5. Regression to the Mean Is Not Optional
Extreme performances regress because they are partly luck. This isn't pessimism—it's mathematics.
Extension Exercises
-
Sensitivity Analysis: How would your conclusions change if Thompson had the same 12 goals but from 8.0 xG instead of 4.26 xG?
-
Alternative Priors: A scout argues Thompson recently changed his running technique and should have a different prior. Model this with prior mean = 0.50 and see how conclusions change.
-
Simulation Study: Write code to simulate 10,000 seasons with 500 players and verify that ~9 extreme streaks occur per season.
-
Transfer Decision: Thompson's club receives a €60M offer during the streak. Using expected value calculations, evaluate whether to sell.
Code Summary
"""
Complete analysis code for the hot streak case study.
"""
import numpy as np
import pandas as pd
from scipy.stats import poisson
import matplotlib.pyplot as plt
def analyze_hot_streak(goals, xG, career_rate, career_matches):
"""
Full analysis of a hot streak.
"""
results = {}
# Basic overperformance
results['overperformance'] = goals - xG
results['conversion_ratio'] = goals / xG
# Probability under Poisson
results['p_exact'] = poisson.pmf(goals, xG)

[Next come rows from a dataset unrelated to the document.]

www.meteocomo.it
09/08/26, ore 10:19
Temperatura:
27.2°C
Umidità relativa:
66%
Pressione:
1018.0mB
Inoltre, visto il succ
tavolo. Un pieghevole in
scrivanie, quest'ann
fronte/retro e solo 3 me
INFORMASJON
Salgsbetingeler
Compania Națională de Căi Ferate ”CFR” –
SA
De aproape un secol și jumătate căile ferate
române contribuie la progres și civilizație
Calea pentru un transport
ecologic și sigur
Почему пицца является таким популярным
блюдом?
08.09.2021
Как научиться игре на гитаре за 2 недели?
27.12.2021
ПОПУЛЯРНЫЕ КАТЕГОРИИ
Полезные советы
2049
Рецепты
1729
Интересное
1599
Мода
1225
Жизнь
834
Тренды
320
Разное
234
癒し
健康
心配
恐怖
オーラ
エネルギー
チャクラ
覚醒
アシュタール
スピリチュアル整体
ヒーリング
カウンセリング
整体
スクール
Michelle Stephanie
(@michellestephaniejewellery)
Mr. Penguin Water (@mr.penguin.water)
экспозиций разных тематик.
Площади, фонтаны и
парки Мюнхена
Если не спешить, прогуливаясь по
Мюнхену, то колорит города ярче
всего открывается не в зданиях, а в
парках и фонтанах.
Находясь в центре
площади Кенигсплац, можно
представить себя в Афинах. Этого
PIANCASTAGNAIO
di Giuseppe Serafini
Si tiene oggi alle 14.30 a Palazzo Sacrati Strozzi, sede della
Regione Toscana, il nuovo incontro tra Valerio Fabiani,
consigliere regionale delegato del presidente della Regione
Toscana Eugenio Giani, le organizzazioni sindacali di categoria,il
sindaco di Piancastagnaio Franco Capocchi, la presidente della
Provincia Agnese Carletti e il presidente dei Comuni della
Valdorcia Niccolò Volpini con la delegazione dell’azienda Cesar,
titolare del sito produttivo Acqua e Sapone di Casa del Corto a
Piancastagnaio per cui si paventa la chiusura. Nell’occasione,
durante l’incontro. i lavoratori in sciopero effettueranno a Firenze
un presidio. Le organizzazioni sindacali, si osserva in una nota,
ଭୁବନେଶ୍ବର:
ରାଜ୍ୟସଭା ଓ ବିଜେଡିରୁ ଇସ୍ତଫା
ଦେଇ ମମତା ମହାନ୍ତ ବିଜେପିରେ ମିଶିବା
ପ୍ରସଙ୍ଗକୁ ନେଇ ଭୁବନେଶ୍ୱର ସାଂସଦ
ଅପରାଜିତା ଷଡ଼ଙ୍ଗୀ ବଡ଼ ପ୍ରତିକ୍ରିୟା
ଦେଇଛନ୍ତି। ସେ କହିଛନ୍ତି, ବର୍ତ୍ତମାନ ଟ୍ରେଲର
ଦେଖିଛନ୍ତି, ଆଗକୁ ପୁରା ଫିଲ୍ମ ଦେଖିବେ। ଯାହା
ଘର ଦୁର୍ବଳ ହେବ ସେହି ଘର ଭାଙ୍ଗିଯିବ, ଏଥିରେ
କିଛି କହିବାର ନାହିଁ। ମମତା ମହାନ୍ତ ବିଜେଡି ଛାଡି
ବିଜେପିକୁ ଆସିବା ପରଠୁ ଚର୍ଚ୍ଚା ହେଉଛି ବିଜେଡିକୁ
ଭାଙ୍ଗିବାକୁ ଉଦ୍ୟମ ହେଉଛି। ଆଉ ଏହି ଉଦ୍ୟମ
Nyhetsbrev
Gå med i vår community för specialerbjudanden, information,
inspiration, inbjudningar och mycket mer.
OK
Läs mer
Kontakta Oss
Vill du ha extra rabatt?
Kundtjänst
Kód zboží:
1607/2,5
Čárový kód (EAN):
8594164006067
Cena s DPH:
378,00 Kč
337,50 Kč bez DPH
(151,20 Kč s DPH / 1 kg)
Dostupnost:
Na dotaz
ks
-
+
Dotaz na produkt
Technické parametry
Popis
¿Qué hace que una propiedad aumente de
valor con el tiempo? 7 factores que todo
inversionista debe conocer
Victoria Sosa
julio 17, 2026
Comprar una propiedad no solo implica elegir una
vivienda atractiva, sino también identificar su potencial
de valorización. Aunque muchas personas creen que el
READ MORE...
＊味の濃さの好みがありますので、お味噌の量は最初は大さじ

results['p_or_more'] = 1 - poisson.cdf(goals - 1, xG)
# Bayesian posterior (simplified)
prior_precision = 1 / (0.08 ** 2) # Population SD
n_matches = xG / 0.53 # Estimate matches from xG
obs_precision = n_matches / (0.8 ** 2) # Match variability
posterior_precision = prior_precision + obs_precision
observed_rate = goals / n_matches
results['posterior_mean'] = (
prior_precision * career_rate + obs_precision * observed_rate
) / posterior_precision
results['posterior_sd'] = np.sqrt(1 / posterior_precision)
return results
# Example usage
results = analyze_hot_streak(
goals=12,
xG=4.26,
career_rate=0.31,
career_matches=129
)
for key, value in results.items():
print(f"{key}: {value:.4f}")
Summary
This case study demonstrates the critical importance of statistical reasoning in player evaluation. A remarkable 12-goal streak that appeared to herald the emergence of an elite striker was, in fact, largely a predictable statistical anomaly. By combining probability theory, Bayesian inference, and regression to the mean, we correctly predicted Thompson's subsequent regression while still accounting for the possibility of genuine improvement.
The lesson for soccer analytics is clear: extraordinary claims require extraordinary evidence, and 8 matches—no matter how spectacular—rarely provide it.